## What to do
The word "Xircom" may appear in some of the lines below. State how many lines contain it, and write only that number.

## Material shown
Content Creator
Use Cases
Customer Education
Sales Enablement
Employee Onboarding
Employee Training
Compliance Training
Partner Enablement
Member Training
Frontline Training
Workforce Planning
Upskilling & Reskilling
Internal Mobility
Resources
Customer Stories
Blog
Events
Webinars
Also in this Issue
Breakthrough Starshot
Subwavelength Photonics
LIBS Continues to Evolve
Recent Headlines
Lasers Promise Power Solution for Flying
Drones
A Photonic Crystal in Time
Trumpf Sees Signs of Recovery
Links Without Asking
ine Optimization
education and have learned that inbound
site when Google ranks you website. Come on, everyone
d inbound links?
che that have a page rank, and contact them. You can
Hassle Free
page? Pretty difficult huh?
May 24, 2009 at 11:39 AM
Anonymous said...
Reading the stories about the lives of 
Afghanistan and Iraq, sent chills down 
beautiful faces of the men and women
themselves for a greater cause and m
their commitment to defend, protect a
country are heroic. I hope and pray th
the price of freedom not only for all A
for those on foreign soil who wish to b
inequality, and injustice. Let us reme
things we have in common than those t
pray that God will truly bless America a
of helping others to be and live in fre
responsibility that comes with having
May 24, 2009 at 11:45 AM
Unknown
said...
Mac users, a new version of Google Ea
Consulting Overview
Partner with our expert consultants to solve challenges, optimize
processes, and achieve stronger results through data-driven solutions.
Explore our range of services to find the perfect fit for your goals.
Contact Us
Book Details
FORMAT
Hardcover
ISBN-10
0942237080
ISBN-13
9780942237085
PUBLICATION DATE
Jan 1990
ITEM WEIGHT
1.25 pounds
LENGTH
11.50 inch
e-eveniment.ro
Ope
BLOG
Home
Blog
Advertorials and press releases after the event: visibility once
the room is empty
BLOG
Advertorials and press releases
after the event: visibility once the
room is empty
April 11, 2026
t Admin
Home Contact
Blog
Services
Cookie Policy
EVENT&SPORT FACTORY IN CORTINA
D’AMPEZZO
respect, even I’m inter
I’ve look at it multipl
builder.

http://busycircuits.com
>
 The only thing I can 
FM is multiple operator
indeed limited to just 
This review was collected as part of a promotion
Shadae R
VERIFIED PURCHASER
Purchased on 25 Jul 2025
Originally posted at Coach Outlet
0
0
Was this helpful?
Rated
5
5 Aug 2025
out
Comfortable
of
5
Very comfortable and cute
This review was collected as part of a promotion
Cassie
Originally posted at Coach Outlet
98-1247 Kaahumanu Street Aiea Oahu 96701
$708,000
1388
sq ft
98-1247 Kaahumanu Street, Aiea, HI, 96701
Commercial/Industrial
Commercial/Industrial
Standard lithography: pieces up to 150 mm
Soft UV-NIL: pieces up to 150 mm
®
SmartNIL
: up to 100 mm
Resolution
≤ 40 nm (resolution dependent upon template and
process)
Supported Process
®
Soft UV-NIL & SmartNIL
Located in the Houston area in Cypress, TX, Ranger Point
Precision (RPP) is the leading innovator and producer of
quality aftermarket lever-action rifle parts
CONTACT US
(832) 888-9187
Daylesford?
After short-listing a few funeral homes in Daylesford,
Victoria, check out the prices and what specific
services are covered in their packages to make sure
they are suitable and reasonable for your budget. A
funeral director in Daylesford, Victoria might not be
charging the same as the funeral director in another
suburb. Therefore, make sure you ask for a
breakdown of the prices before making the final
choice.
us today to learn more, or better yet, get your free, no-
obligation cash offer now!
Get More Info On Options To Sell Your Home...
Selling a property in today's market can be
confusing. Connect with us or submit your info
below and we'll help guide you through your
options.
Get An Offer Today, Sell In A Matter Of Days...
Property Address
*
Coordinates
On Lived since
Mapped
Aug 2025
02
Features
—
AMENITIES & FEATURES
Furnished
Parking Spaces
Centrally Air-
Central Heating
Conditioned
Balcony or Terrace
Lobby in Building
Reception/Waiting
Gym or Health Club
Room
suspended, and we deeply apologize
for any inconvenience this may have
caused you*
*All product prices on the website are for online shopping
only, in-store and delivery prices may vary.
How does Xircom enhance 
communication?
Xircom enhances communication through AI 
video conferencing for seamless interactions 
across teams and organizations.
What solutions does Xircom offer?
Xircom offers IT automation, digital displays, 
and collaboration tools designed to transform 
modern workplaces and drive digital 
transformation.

## Expected answer
4